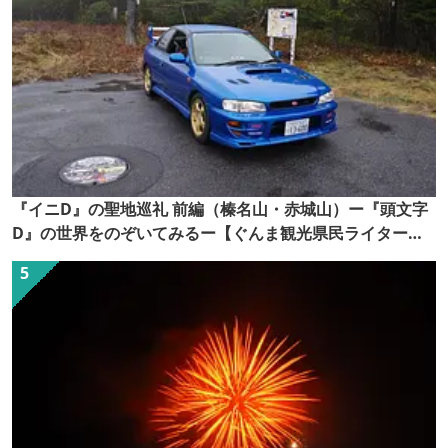
『イニD』の聖地巡礼 前編（榛名山・赤城山）ー『頭文字
D』の世界をのぞいてみるー【ぐんま観光県民ライター
（ぐん記者）】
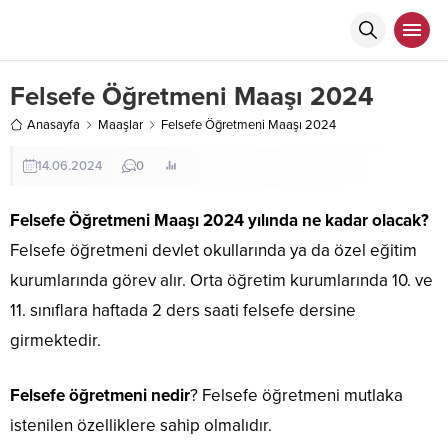
Felsefe Öğretmeni Maaşı 2024
Anasayfa
Maaşlar
Felsefe Öğretmeni Maaşı 2024
14.06.2024
0
Felsefe Öğretmeni Maaşı 2024 yılında ne kadar olacak?
Felsefe öğretmeni devlet okullarında ya da özel eğitim
kurumlarında görev alır. Orta öğretim kurumlarında 10. ve
11. sınıflara haftada 2 ders saati felsefe dersine
girmektedir.
Felsefe öğretmeni nedir
? Felsefe öğretmeni mutlaka
istenilen özelliklere sahip olmalıdır.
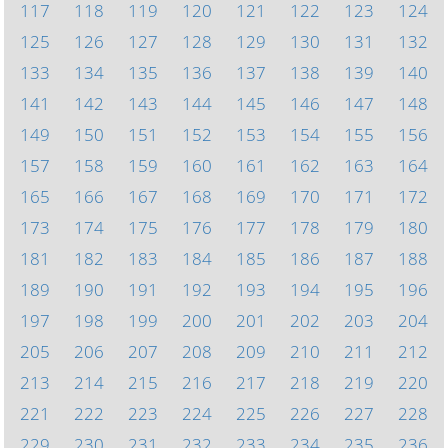
117
118
119
120
121
122
123
124
125
126
127
128
129
130
131
132
133
134
135
136
137
138
139
140
141
142
143
144
145
146
147
148
149
150
151
152
153
154
155
156
157
158
159
160
161
162
163
164
165
166
167
168
169
170
171
172
173
174
175
176
177
178
179
180
181
182
183
184
185
186
187
188
189
190
191
192
193
194
195
196
197
198
199
200
201
202
203
204
205
206
207
208
209
210
211
212
213
214
215
216
217
218
219
220
221
222
223
224
225
226
227
228
229
230
231
232
233
234
235
236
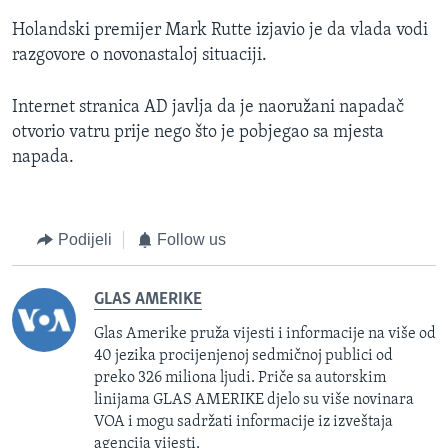
Holandski premijer Mark Rutte izjavio je da vlada vodi
razgovore o novonastaloj situaciji.
Internet stranica AD javlja da je naoružani napadač
otvorio vatru prije nego što je pobjegao sa mjesta
napada.
Podijeli
Follow us
GLAS AMERIKE
Glas Amerike pruža vijesti i informacije na više od
40 jezika procijenjenoj sedmičnoj publici od
preko 326 miliona ljudi. Priče sa autorskim
linijama GLAS AMERIKE djelo su više novinara
VOA i mogu sadržati informacije iz izveštaja
agencija vijesti.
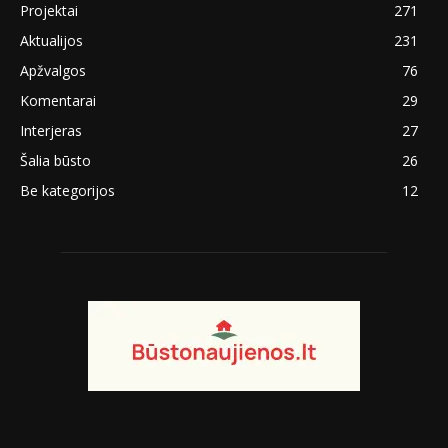
Projektai
271
Aktualijos
231
Apžvalgos
76
Komentarai
29
Interjeras
27
Šalia būsto
26
Be kategorijos
12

____________________

Work to be completed: List every line of text read from all the items above as one numbered list, skipping blank lines. Leave the pictures out.

Solution:
1. 『イニD』の聖地巡礼 前編（榛名山・赤城山）ー『頭文字
2. D』の世界をのぞいてみるー【ぐんま観光県民ライター
3. （ぐん記者）】
4. Felsefe Öğretmeni Maaşı 2024
5. Anasayfa
6. Maaşlar
7. Felsefe Öğretmeni Maaşı 2024
8. 14.06.2024
9. 0
10. Felsefe Öğretmeni Maaşı 2024 yılında ne kadar olacak?
11. Felsefe öğretmeni devlet okullarında ya da özel eğitim
12. kurumlarında görev alır. Orta öğretim kurumlarında 10. ve
13. 11. sınıflara haftada 2 ders saati felsefe dersine
14. girmektedir.
15. Felsefe öğretmeni nedir
16. ? Felsefe öğretmeni mutlaka
17. istenilen özelliklere sahip olmalıdır.
18. 117
19. 118
20. 119
21. 120
22. 121
23. 122
24. 123
25. 124
26. 125
27. 126
28. 127
29. 128
30. 129
31. 130
32. 131
33. 132
34. 133
35. 134
36. 135
37. 136
38. 137
39. 138
40. 139
41. 140
42. 141
43. 142
44. 143
45. 144
46. 145
47. 146
48. 147
49. 148
50. 149
51. 150
52. 151
53. 152
54. 153
55. 154
56. 155
57. 156
58. 157
59. 158
60. 159
61. 160
62. 161
63. 162
64. 163
65. 164
66. 165
67. 166
68. 167
69. 168
70. 169
71. 170
72. 171
73. 172
74. 173
75. 174
76. 175
77. 176
78. 177
79. 178
80. 179
81. 180
82. 181
83. 182
84. 183
85. 184
86. 185
87. 186
88. 187
89. 188
90. 189
91. 190
92. 191
93. 192
94. 193
95. 194
96. 195
97. 196
98. 197
99. 198
100. 199
101. 200
102. 201
103. 202
104. 203
105. 204
106. 205
107. 206
108. 207
109. 208
110. 209
111. 210
112. 211
113. 212
114. 213
115. 214
116. 215
117. 216
118. 217
119. 218
120. 219
121. 220
122. 221
123. 222
124. 223
125. 224
126. 225
127. 226
128. 227
129. 228
130. 229
131. 230
132. 231
133. 232
134. 233
135. 234
136. 235
137. 236
138. Holandski premijer Mark Rutte izjavio je da vlada vodi
139. razgovore o novonastaloj situaciji.
140. Internet stranica AD javlja da je naoružani napadač
141. otvorio vatru prije nego što je pobjegao sa mjesta
142. napada.
143. Podijeli
144. Follow us
145. GLAS AMERIKE
146. Glas Amerike pruža vijesti i informacije na više od
147. 40 jezika procijenjenoj sedmičnoj publici od
148. preko 326 miliona ljudi. Priče sa autorskim
149. linijama GLAS AMERIKE djelo su više novinara
150. VOA i mogu sadržati informacije iz izveštaja
151. agencija vijesti.
152. Projektai
153. 271
154. Aktualijos
155. 231
156. Apžvalgos
157. 76
158. Komentarai
159. 29
160. Interjeras
161. 27
162. Šalia būsto
163. 26
164. Be kategorijos
165. 12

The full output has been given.